# The Farting Preacher



## 2500Ram (Oct 30, 2005)

Sorry if this offends anyone. The 2 kids and I were crying from laughing after seeing this. Yes it is family safe, just read the title before clicking. If that offends you don't click.

Enjoy just click play.

http://www.miggy.net/multimedia/preacher.htm

Bill.


----------



## PDX_Doug (Nov 16, 2004)

What can I say...

I made it 30 seconds into it!









Happy Trails,
Doug


----------



## Thor (Apr 7, 2004)

29 seconds for me









Thor


----------



## HootBob (Apr 26, 2004)

Well I got about 20 seconds into it









Don


----------



## huntr70 (Jul 8, 2005)

You guys are ironmen.....I lost it after the second "fart" shy

Steve


----------



## mswalt (Sep 14, 2004)

Phhhhhhhhhhhhhttttttttttttttttttttttt,









That was a gas!









Mark


----------



## tdvffjohn (Mar 10, 2005)

Now we know what chuurch " Fartman "







Howard Stern goes to


----------



## cookie9933 (Feb 26, 2005)

It wouldn't open. But apparently it's similar to Jumping Jack Flash? (it's a gas, gas, gas)

Bill


----------



## Reverie (Aug 9, 2004)

Take it from me, those family night suppers are KILLERS!

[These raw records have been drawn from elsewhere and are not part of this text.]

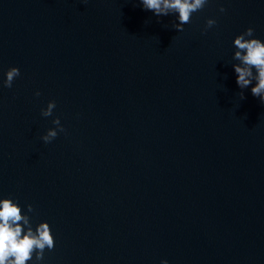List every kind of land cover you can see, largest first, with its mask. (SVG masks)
Masks as SVG:
<instances>
[{
  "label": "water",
  "instance_id": "water-1",
  "mask_svg": "<svg viewBox=\"0 0 264 264\" xmlns=\"http://www.w3.org/2000/svg\"><path fill=\"white\" fill-rule=\"evenodd\" d=\"M177 16L0 0V82L20 70L0 84V199L55 241L27 264H264V104L232 66L237 35L264 42V0Z\"/></svg>",
  "mask_w": 264,
  "mask_h": 264
},
{
  "label": "clouds",
  "instance_id": "clouds-1",
  "mask_svg": "<svg viewBox=\"0 0 264 264\" xmlns=\"http://www.w3.org/2000/svg\"><path fill=\"white\" fill-rule=\"evenodd\" d=\"M144 10L151 11L157 17L178 14V23L174 24L177 31H183V25L191 23V16L194 12L200 11L208 3V0H140ZM220 12L225 9L221 7ZM216 24V20L208 19L206 21V32ZM254 29L249 27L243 33L234 38L233 44L236 49L233 59L239 63L233 64L236 74V84L240 89H247L255 81V86L251 87V94L259 98L261 104H264V42L260 39H246L252 37ZM255 70V71H253ZM20 75L17 67L10 68L0 82L3 87L11 88L14 80ZM36 96L40 92L35 93ZM243 100L244 93H239ZM56 107L55 101H50L47 107L41 109V115L44 117L52 116ZM52 123L56 126L47 130L41 137L45 143H50L58 135V132H64L65 129L57 117ZM28 212L33 211L31 204L27 206ZM55 246L54 237L48 223L42 222L33 231L30 218L22 214L18 203L10 198L0 199V264H27L33 259L39 262L43 259L44 250H52ZM161 264H168L167 260H162Z\"/></svg>",
  "mask_w": 264,
  "mask_h": 264
}]
</instances>
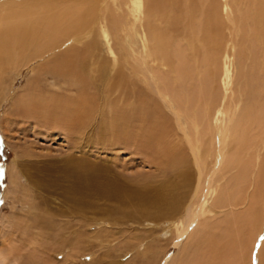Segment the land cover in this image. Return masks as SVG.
I'll list each match as a JSON object with an SVG mask.
<instances>
[{"label":"bare ground","instance_id":"bare-ground-1","mask_svg":"<svg viewBox=\"0 0 264 264\" xmlns=\"http://www.w3.org/2000/svg\"><path fill=\"white\" fill-rule=\"evenodd\" d=\"M26 66L19 119L81 150L132 148L157 170L125 182L86 152L62 158L67 206L55 213L74 219L72 237L42 251L45 261L63 245L81 256L89 232L77 225L89 227L104 200L110 223L171 221L183 246L164 264H241L249 250L253 264L264 231V0H0V83Z\"/></svg>","mask_w":264,"mask_h":264},{"label":"rangeland","instance_id":"rangeland-1","mask_svg":"<svg viewBox=\"0 0 264 264\" xmlns=\"http://www.w3.org/2000/svg\"><path fill=\"white\" fill-rule=\"evenodd\" d=\"M230 30L231 26L226 27L229 35ZM249 63L250 59L246 67ZM30 67L33 66L23 67L19 73L18 71L10 73L0 83V99H2L0 102V264H29L28 260L32 255H37L40 259L32 264L46 262V264H71L68 259L74 257L71 255L72 247L63 245V250L52 251L54 255L49 261H45L46 256L42 252L47 250L48 246L60 247L62 243L60 240L70 241L72 237L71 233H66L65 223L74 219L55 213L59 214V209L67 206L62 201V194H59V192L65 193L66 189L61 159L71 153L81 155L86 152L95 164L103 162L113 166L111 170H114L125 182H128L132 175L135 178L142 175L151 176L155 175L157 170L152 163L146 162L144 158H141L142 155L133 151L132 148L109 147L95 143L91 147L85 145L81 150L72 146L73 141L62 130L48 129L19 119V116L13 114L11 110L15 99L25 90L32 76ZM50 81H47L49 89H53L54 81L53 79ZM97 121L96 128L99 127ZM96 128H94L95 131ZM252 150L251 148L246 150L244 155L254 156L255 150ZM261 153L264 154V148ZM258 168L256 167L257 170ZM168 171L166 170L162 177L169 176ZM250 190L252 191L253 187ZM94 206L97 209L89 215L96 222L92 220L90 224L92 222L94 224L91 226L89 224V227L85 225L83 228L80 227L81 224L77 225L78 233L79 231L89 232L84 242L78 241L79 244H84L80 249L81 256L74 257L79 264H164L165 257L168 255L171 260L168 262L171 263L181 254L183 243L179 246L175 245L173 233L168 232L171 221L139 222L129 219L120 223L119 221L110 223L112 219L105 211L112 208V203L97 200ZM246 207L247 205L243 204L232 209L242 211ZM228 209L232 210L231 207L221 209L222 212L218 211L217 216L219 218L224 216L230 211ZM40 213L46 219L40 220L34 217ZM46 215L57 219L52 221ZM54 223L63 225V229H54ZM259 234L260 237L256 238L261 240L264 237V231ZM248 237L247 235L245 239L250 242ZM260 240L251 250L253 264H261ZM87 242L88 245L91 244L89 248L86 245ZM82 251L85 254H82ZM247 252L250 250L243 252V264H248Z\"/></svg>","mask_w":264,"mask_h":264}]
</instances>
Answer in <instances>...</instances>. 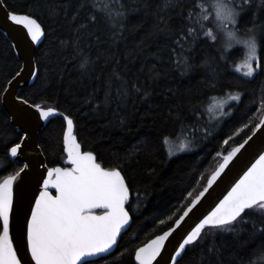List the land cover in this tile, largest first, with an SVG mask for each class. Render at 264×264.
I'll return each instance as SVG.
<instances>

This reminds me of a book my children read called "Everyone Poops". This just illustrates:

1. Preachers are human.
2. Humans have gas.
3. God in his infinite wisdom granted us a sense of humor.
4. Farts are funny.

Reverie


----------



## HootBob (Apr 26, 2004)

Better to fart it and waste it
Than burp it and taste it









Don


----------



## cookie9933 (Feb 26, 2005)

HootBob said:


> Better to fart it and waste it
> Than burp it and taste it
> 
> 
> ...


Don,

Very poetic.







Your own creative talents, I take it?

Bill


----------



## BoaterDan (Jul 1, 2005)

I'm crying.









Somebody with way too much time on their hands is very creative.


----------



## nascarcamper (Jan 27, 2005)

Why do farts smell?

So deaf people can enjoy them too.


----------



## Moosegut (Sep 24, 2005)

Now, wasn't that special?


----------